Your PC will receive that set of tasks and CPU can only process them as a long list because that´s how they were originally created by game. If the tasks were originally split in batches by game itself (having several main threads instead of one) and game had a true multicore implementation, some of your CPU cores could work with the AI traffic while others are working on the scenery for instance. That could allow that same original amount of tasks are completed faster for the same CPU because CPU cores would be really working in parallel in different tasks at the same time.
This is a very simplistic explanation but it´s the main reason why almost everytime you are limited by main thread even if you are having high FPS figures. Basically game itself can´t run faster, even if your HW could allow it to do it.
FWIW MSFS doesn’t really know what kind of CPU and the number of cores a system has (except to insure minimum CPU/GPU requirements are met). It probably could query the Windows Device Manager and then customize its code “on the fly” to “load balance”. What would happen then if Netflix or YouTube or Photoshop is running? This is where Windows manages the resources dynamically for all the running programs. It dispatches running threads to the CPU core best available. The main thread issue is a difficult one because MSFS does a LOT of file accessing and network i/o. Windows has to insure that files aren’t corrupted and network i/o for all running programs is processed correctly.
There are differences in hardware configurations that might impact MSFS at different times in-flight. For example, each CPU has its own on-board memory caches that are much faster than RAM. They are used by the CPU for faster repetitive processing. Your CPU has 512 KB, 2.0 MB, 12 MB caches. My CPU has 768 KB, 6.0 MB, 64 MB. This doesn’t mean my CPU is better or worse, faster or slower. All it means is that there may be some parts of MSFS that might run better for you than me. Or the same parts of MSFS you might have a higher CPU usage than I do.
Given the huge number of CPU/RAM/GPU/disk combinations it is impossible for MSFS to do “load balancing”. Windows separates MSFS (and all other programs) from the hardware and does the “load balancing” and other things for MSFS. MSFS can and does update its code where it can to improve performance generally.

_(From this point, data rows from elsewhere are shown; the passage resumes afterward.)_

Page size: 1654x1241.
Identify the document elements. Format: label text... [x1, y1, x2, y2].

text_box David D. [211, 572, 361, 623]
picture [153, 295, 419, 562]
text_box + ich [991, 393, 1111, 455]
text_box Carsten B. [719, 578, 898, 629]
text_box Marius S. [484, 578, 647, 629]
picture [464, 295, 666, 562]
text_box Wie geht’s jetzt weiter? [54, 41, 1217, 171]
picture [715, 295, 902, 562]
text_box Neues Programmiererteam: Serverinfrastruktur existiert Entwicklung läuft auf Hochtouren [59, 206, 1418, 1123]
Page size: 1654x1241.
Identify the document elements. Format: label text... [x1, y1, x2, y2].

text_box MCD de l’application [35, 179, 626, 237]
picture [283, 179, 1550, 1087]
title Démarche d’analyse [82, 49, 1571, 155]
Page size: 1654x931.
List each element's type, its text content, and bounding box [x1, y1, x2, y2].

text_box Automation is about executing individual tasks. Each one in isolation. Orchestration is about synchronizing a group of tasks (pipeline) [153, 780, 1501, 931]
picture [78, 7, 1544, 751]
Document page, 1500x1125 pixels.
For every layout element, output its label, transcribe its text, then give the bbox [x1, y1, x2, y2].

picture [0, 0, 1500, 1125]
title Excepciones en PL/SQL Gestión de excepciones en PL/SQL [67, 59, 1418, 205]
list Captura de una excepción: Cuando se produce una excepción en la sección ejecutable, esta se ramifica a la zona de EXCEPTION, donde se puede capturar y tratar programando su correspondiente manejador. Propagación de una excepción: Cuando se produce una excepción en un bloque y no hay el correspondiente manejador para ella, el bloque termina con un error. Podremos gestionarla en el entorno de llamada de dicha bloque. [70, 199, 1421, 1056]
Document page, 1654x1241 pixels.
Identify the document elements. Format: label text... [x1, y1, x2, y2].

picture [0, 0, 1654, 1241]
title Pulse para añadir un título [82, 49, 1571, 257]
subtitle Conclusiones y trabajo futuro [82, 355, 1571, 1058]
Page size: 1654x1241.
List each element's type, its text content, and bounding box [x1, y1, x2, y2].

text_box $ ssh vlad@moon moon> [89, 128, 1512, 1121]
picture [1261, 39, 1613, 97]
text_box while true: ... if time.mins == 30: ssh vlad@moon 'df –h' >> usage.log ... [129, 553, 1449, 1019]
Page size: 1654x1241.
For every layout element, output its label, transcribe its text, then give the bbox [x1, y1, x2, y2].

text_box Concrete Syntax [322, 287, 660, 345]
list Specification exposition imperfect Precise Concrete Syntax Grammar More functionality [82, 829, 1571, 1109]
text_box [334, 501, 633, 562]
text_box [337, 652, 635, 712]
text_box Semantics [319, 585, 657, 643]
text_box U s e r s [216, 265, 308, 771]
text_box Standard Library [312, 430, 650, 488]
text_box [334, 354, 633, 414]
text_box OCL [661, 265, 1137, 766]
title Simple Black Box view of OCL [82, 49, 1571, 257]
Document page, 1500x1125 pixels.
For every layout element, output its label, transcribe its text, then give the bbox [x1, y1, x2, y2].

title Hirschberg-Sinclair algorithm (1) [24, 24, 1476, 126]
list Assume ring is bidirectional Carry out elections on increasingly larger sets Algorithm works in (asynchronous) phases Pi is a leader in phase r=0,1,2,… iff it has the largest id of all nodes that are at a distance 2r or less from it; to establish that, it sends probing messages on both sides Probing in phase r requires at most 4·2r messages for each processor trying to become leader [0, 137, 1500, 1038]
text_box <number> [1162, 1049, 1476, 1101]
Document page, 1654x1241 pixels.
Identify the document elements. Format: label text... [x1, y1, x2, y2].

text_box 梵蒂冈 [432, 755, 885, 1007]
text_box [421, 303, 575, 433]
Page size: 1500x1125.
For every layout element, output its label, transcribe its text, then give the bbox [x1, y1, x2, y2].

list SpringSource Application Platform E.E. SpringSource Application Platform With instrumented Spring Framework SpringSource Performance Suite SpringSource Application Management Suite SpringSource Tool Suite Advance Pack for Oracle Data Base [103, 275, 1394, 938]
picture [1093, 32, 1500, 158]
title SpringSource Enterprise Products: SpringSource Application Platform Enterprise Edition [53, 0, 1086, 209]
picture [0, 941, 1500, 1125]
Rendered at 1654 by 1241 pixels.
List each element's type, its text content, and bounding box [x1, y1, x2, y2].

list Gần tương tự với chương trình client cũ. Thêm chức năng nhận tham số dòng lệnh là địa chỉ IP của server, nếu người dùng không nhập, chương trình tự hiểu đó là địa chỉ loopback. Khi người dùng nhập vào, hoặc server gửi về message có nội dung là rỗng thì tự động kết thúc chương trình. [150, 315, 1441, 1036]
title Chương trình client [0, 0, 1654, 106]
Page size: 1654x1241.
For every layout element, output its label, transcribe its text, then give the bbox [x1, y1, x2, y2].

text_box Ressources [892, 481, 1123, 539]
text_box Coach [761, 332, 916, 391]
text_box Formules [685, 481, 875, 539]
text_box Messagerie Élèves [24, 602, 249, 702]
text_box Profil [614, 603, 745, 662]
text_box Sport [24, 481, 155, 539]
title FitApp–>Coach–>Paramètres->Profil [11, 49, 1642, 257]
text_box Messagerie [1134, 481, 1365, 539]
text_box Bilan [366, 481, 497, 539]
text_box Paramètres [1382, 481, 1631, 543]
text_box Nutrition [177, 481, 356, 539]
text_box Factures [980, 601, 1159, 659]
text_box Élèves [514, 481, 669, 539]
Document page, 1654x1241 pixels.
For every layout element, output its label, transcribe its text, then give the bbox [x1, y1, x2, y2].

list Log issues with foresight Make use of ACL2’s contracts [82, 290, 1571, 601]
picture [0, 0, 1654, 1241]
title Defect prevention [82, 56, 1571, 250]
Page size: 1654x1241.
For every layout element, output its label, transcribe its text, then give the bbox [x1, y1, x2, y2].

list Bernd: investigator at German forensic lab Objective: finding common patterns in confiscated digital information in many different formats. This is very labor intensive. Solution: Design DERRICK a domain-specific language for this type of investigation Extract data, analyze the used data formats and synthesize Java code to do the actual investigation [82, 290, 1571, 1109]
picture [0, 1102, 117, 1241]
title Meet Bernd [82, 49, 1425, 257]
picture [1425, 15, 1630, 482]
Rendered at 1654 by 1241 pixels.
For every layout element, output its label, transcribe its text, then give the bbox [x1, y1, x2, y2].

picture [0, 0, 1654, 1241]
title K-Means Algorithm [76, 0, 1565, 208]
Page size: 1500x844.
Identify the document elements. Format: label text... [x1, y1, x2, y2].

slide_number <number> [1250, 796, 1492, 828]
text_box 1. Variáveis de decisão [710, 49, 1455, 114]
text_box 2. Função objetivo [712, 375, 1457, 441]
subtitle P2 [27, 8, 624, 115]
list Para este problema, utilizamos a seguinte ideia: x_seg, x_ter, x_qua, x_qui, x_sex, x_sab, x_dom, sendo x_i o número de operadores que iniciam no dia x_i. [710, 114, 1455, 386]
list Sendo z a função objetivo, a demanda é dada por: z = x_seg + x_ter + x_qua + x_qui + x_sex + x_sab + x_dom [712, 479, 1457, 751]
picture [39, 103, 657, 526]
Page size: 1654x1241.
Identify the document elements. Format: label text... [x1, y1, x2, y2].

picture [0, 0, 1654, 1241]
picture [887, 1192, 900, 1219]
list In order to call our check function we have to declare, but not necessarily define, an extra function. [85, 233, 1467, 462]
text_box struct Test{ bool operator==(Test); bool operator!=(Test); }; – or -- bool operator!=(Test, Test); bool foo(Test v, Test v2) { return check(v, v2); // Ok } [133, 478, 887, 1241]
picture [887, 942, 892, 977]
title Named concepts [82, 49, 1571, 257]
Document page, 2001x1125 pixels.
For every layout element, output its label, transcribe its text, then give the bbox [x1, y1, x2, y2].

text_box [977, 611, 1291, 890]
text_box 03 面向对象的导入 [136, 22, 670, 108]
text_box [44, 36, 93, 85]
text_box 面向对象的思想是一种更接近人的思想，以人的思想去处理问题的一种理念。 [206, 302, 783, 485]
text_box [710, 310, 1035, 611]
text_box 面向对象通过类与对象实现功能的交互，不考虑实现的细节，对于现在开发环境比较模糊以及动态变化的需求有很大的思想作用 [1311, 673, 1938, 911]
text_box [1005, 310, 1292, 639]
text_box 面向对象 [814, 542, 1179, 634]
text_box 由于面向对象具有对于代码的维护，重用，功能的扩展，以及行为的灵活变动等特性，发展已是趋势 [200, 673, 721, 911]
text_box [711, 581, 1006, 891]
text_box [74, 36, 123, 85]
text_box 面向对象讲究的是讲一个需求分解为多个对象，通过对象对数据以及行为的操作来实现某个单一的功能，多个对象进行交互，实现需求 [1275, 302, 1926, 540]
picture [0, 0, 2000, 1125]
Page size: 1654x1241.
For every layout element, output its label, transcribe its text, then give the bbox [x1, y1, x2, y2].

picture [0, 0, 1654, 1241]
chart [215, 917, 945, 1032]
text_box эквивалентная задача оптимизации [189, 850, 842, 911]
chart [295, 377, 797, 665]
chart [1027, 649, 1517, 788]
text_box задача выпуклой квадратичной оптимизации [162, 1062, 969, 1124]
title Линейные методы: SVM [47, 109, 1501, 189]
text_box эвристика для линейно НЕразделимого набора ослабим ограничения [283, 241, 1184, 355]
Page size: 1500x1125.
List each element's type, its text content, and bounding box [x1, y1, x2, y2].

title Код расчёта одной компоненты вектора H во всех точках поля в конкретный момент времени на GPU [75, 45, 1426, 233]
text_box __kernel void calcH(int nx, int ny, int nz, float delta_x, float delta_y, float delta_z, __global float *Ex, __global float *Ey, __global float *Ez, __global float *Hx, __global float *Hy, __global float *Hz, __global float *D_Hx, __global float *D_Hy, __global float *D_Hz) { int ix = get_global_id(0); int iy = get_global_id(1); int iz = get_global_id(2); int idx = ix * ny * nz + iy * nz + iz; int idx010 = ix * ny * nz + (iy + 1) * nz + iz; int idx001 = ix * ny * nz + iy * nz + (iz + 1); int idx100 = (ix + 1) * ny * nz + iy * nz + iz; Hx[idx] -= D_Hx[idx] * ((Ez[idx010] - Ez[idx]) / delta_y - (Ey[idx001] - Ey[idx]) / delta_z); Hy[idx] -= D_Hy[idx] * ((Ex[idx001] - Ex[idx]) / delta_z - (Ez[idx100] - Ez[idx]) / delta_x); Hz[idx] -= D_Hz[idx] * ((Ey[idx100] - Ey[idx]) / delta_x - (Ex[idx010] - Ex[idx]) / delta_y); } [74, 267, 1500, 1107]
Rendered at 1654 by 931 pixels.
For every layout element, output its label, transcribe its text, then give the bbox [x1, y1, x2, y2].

Your CPU is not running at higher load because it does not need to do it to achieve the required workload. The GPU is not running at higher load either for the same reason. It can handle the required resolution and graphical settings and that´s why it´s running at 50% only.
I get this - probably cranking up the settings I would see higher loads. What made me somewhat perplexed is that for some reason I am still not getting the desired ~72 FPS (which I guess would be the max as VSync @ Refresh rate 50% is enabled, and yet the GPU and CPU are not sweating enough.
Don’t get me wrong, in this scenario, I don’t fuss about the ~50fps it is more than enough, however I still get the occasional drops when swithching to VR or getting into a more demanding scenario (eg. more complex aircraft, airport or traffic).
My 2 cents is that at this point probably wouldn’t worth to throw money on upgrading the CPU or the GPU, as these don’t seem to bottleneck the current use. Curious to see what FS2024 brings to us
Seems like it is only using the P cores, but also none of the P cores are at 100%. Based on @lkowgli and @geloxo I suspect in my case I/O is the most likely bottleneck. Or something around that area, but we can’t know for sure.